* TRABAJO REQUERIDO *
1 > Responde estas preguntas sobre el texto del rey David:
(a) ¿Qué versículo bíblico se cita al comienzo?
(b) ¿Con qué actuó David para con todas las personas de su pueblo?
(c) ¿Qué les sucede a la gran mayoría de los hombres cuando alcanzan el trono y el poder?
2 > En el texto sobre el rey David, reescribe el tramo que va desde "La gran mayoría" hasta "que nos presiden." y cambia "políticos" por "gobernantes".
3 > Prosigue el texto sobre el rey David a partir de su última oración.

* TEXTO PROPORCIONADO *
★ ★ ★ ★ ★

2º Samuel 8:15 “Reinó David sobre todo Israel, y actuó con justicia y rectitud para con todo su pueblo”
El Rey David no solo demostró ser un hombre conforme al corazón de Dios, además también fue un rey conforme al corazón de Dios. David supo reinar y gobernar conforme a la voluntad del Señor. Durante el tiempo que estuvo en el trono se nos dice que actuó con justicia y rectitud para con todas las personas de su pueblo.
La gran mayoría de los hombres, cuando alcanzan el trono y el poder, se corrompen. Lamentablemente es muy difícil encontrar a personas que sean justas y rectas a la hora de gobernar. A pesar de las injusticias que constantemente vemos por parte de los políticos y las autoridades, el Señor nos recuerda por medio de su palabra que debemos de someternos y especialmente orar por aquellos que nos presiden.

★ ★ ★ ★ ★

* DATOS EXTRAÍDOS *
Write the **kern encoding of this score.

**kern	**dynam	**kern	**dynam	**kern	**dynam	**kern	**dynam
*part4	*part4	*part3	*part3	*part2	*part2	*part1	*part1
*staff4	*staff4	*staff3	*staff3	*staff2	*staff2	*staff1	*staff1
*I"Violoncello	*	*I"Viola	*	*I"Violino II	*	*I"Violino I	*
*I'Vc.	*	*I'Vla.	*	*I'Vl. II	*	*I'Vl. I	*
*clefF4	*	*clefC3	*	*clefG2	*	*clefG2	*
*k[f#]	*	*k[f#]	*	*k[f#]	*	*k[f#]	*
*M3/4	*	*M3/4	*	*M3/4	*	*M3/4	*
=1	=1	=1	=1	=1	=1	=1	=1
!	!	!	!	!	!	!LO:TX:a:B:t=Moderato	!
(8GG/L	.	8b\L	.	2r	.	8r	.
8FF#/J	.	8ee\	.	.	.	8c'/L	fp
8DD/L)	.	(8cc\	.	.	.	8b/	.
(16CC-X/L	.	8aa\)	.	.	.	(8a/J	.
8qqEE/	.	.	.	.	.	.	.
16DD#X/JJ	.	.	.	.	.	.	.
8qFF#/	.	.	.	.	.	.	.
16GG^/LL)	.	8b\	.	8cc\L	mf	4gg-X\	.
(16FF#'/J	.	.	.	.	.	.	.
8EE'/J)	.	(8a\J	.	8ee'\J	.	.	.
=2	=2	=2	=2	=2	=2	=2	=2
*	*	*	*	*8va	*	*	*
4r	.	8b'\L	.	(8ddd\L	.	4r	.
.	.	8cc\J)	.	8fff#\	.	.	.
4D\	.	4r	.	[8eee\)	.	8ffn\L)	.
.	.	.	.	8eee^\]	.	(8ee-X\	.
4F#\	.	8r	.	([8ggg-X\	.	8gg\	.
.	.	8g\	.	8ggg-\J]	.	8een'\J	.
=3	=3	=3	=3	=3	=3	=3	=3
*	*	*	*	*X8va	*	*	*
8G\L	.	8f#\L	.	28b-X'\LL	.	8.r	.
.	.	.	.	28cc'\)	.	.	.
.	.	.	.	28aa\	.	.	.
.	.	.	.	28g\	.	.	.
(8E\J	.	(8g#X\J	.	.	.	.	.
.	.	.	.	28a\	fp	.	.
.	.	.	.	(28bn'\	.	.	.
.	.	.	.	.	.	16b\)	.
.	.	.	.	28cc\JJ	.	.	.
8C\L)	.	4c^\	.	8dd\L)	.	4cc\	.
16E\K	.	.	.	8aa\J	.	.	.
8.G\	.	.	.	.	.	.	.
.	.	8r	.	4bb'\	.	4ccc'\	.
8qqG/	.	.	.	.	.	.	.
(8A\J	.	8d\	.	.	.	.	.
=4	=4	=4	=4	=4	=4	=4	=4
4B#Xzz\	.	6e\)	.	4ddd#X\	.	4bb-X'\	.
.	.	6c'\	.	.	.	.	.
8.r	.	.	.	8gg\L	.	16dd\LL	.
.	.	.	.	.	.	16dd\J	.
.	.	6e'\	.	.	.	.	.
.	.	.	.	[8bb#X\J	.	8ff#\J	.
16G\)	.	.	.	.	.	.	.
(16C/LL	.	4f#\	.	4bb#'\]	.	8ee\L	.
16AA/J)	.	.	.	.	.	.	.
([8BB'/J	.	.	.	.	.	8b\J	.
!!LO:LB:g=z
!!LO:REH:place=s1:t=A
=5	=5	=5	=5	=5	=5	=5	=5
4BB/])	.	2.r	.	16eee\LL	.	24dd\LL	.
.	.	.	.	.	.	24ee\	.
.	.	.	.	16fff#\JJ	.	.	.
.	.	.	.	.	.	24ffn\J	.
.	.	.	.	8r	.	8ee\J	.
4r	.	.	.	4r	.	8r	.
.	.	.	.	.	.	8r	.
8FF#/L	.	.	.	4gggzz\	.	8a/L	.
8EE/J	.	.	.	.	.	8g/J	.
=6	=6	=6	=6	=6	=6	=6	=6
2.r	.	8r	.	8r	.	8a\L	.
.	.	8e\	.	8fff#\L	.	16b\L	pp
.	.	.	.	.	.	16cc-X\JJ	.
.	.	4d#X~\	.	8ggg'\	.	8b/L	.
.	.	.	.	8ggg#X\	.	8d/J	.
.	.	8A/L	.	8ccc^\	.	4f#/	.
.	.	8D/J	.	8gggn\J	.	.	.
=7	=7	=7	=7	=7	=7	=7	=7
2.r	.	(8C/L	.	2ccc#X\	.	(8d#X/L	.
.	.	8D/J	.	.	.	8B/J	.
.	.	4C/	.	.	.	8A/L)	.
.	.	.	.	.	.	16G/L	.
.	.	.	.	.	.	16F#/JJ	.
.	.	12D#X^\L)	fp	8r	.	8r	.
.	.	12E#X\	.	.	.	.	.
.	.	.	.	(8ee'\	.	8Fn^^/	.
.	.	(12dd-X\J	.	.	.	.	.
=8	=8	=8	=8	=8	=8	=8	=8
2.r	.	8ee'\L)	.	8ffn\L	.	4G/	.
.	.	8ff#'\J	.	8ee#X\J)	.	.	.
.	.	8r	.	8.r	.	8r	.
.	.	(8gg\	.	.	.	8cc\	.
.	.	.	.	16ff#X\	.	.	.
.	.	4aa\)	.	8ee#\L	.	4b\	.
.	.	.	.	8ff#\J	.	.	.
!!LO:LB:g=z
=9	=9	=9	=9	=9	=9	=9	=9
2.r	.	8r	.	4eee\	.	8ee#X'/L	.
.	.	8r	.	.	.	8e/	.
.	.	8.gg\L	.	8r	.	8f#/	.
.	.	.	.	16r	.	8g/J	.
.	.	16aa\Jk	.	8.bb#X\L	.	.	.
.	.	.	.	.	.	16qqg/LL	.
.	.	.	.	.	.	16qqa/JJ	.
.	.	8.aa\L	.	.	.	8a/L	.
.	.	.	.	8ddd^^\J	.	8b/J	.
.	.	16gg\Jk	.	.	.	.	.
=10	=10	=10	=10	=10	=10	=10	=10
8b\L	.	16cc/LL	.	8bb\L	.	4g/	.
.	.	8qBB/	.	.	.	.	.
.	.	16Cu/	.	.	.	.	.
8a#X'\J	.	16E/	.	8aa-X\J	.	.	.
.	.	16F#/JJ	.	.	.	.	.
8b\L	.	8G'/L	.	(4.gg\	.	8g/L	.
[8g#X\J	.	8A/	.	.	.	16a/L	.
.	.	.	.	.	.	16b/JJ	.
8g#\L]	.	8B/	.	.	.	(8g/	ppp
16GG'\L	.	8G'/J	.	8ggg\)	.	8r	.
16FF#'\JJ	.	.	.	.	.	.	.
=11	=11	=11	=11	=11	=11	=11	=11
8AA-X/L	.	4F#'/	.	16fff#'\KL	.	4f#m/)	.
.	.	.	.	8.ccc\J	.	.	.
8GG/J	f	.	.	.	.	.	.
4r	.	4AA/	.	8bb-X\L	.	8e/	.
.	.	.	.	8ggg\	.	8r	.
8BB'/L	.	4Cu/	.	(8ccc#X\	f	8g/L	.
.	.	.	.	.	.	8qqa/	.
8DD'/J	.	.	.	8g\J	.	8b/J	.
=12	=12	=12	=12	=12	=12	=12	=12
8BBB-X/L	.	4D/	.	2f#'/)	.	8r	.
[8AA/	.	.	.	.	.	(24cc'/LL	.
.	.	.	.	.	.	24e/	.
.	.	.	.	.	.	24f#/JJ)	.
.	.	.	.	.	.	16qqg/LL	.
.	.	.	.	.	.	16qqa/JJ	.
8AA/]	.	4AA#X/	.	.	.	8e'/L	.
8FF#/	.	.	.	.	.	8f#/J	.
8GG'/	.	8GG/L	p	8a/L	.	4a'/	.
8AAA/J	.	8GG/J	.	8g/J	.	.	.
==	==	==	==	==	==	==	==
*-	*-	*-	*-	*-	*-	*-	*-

★ ★ ★ ★ ★

* RESPUESTAS POR TAREA *
1 >
(a) 2º Samuel 8:15.
(b) Con justicia y rectitud.
(c) Se corrompen.

2 >
La gran mayoría de los hombres, cuando alcanzan el trono y el poder, se corrompen. Lamentablemente es muy difícil encontrar a personas que sean justas y rectas a la hora de gobernar. A pesar de las injusticias que constantemente vemos por parte de los gobernantes y las autoridades, el Señor nos recuerda por medio de su palabra que debemos de someternos y especialmente orar por aquellos que nos presiden.

3 >
En medio del caos que estamos viviendo no debemos de olvidar que Dios se encuentra por encima de todos los gobernadores de este mundo. Él es quien pone y quita reyes. Nuestro Dios es absolutamente soberano y por ese motivo no debemos temer todo lo que este sucediendo a nuestro alrededor. Cuando los reinos de este mundo desaparezcan y este mundo pase, disfrutaremos de Jesucristo, el rey justo y recto que reinará por toda la eternidad a su pueblo.